Suppose $\Omega \subset \mathbb{C}$ is open, bounded, and connected, and its boundary $\partial \Omega$ is also connected.
If it helps, we may assume $\partial \Omega$ is a Jordan curve or even that $\Omega$ is a disk.
Let $f \colon \overline{\Omega} \rightarrow \mathbb{C}$ be continuous with $f|_{\Omega} \colon \Omega \rightarrow \mathbb{C}$ holomorphic.
My question is whether $f$ necessarily sends the boundary $\partial \Omega$ into the boundary of $f(\overline{\Omega})$.
If $f$ happens to be injective, then this is part of Carathéodory's theorem. However, if $f$ is not injective, I was not able to verify whether $f(\partial \Omega) \subset \partial f(\overline{\Omega})$ must hold. (To be perfectly clear: that $f$ continuously extends to the boundary is assumed.)
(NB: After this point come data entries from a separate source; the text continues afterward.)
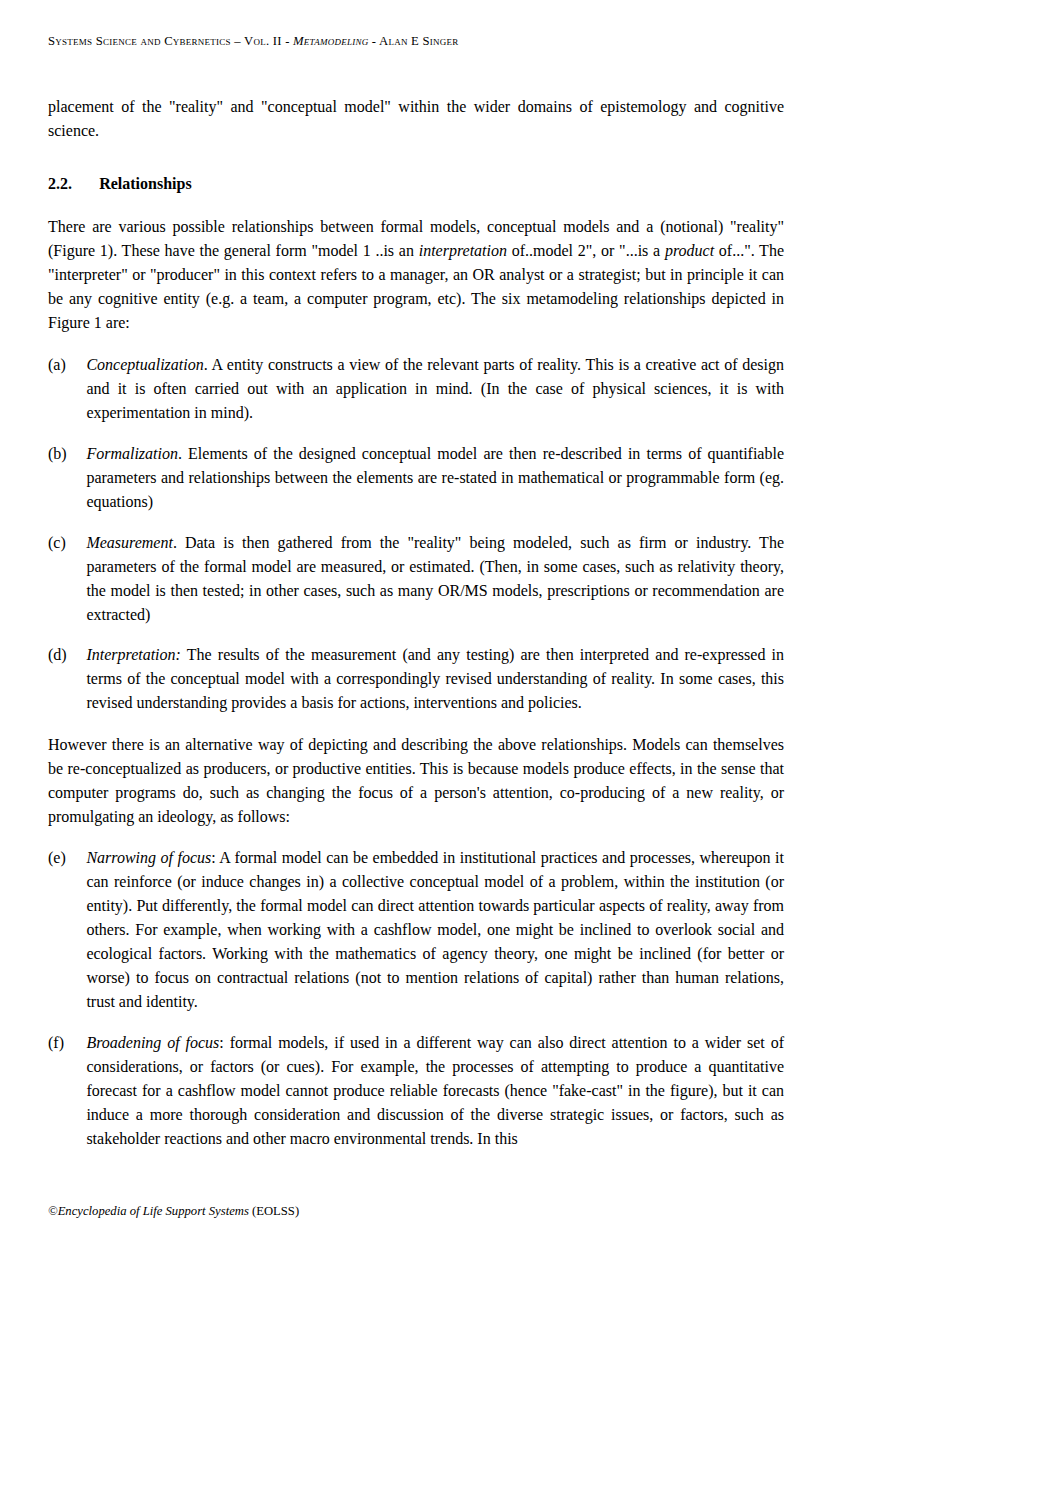Systems Science and Cybernetics – Vol. II - Metamodeling - Alan E Singer
placement of the "reality" and "conceptual model" within the wider domains of epistemology and cognitive science.
2.2. Relationships
There are various possible relationships between formal models, conceptual models and a (notional) "reality" (Figure 1). These have the general form "model 1 ..is an interpretation of..model 2", or "...is a product of...". The "interpreter" or "producer" in this context refers to a manager, an OR analyst or a strategist; but in principle it can be any cognitive entity (e.g. a team, a computer program, etc). The six metamodeling relationships depicted in Figure 1 are:
(a) Conceptualization. A entity constructs a view of the relevant parts of reality. This is a creative act of design and it is often carried out with an application in mind. (In the case of physical sciences, it is with experimentation in mind).
(b) Formalization. Elements of the designed conceptual model are then re-described in terms of quantifiable parameters and relationships between the elements are re-stated in mathematical or programmable form (eg. equations)
(c) Measurement. Data is then gathered from the "reality" being modeled, such as firm or industry. The parameters of the formal model are measured, or estimated. (Then, in some cases, such as relativity theory, the model is then tested; in other cases, such as many OR/MS models, prescriptions or recommendation are extracted)
(d) Interpretation: The results of the measurement (and any testing) are then interpreted and re-expressed in terms of the conceptual model with a correspondingly revised understanding of reality. In some cases, this revised understanding provides a basis for actions, interventions and policies.
However there is an alternative way of depicting and describing the above relationships. Models can themselves be re-conceptualized as producers, or productive entities. This is because models produce effects, in the sense that computer programs do, such as changing the focus of a person's attention, co-producing of a new reality, or promulgating an ideology, as follows:
(e) Narrowing of focus: A formal model can be embedded in institutional practices and processes, whereupon it can reinforce (or induce changes in) a collective conceptual model of a problem, within the institution (or entity). Put differently, the formal model can direct attention towards particular aspects of reality, away from others. For example, when working with a cashflow model, one might be inclined to overlook social and ecological factors. Working with the mathematics of agency theory, one might be inclined (for better or worse) to focus on contractual relations (not to mention relations of capital) rather than human relations, trust and identity.
(f) Broadening of focus: formal models, if used in a different way can also direct attention to a wider set of considerations, or factors (or cues). For example, the processes of attempting to produce a quantitative forecast for a cashflow model cannot produce reliable forecasts (hence "fake-cast" in the figure), but it can induce a more thorough consideration and discussion of the diverse strategic issues, or factors, such as stakeholder reactions and other macro environmental trends. In this
©Encyclopedia of Life Support Systems (EOLSS)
Certainly, the pre-image of $\partial f(\overline{\Omega})$ lies in $\partial \Omega$ by the open mapping theorem, but this does not suffice.
If it is true, I expect it to be a topological property, i.e. it suffices to assume $f$ is an open map and does not need analyticity, but I included it in the problem statement to be on the safe side.
Any ideas or counter-examples would be greatly appreciated! Cheers.
Best Answer
It is not true. Let $f(z) = z^2$ and $\Omega = \{z \in \mathbb C \mid \lvert z \rvert < 1, \text{Im} z > 0 \}$.
Then $\partial \Omega = S^1_+ \cup L$, where $S^1_+ = \{ z \in \mathbb C \mid \lvert z \rvert = 1, \text{Im} z \ge 0 \}, L = \{ z \in \mathbb C \mid \lvert z \rvert \le 1, \text{Im} z = 0 \}$, and $\overline \Omega = \{ z \in \mathbb C \mid \lvert z \rvert \le 1, \text{Im} z \ge 0 \}$. It is easy to see that $f(\overline \Omega ) = D = \{ z \in \mathbb C \mid \lvert z \rvert \le 1 \}$ whose boundary is $\partial D = S^1 = \{ z \in \mathbb C \mid \lvert z \rvert = 1 \}$.
But $f(L) = \{ z \in \mathbb C \mid 0 \le \text{Re} z \le 1, \text{Im} z = 0 \}$ which is certainly no subset of $S^1$.
In this example we have $\partial f(\Omega) = S^1 \cup L$. Thus $f(\partial \Omega) \subset \partial f(\Omega)$. However, consider the function $f(z) = z^3$ on the same $\Omega$ to see that $f(\partial \Omega) \subset \partial f(\Omega)$ is not true in general.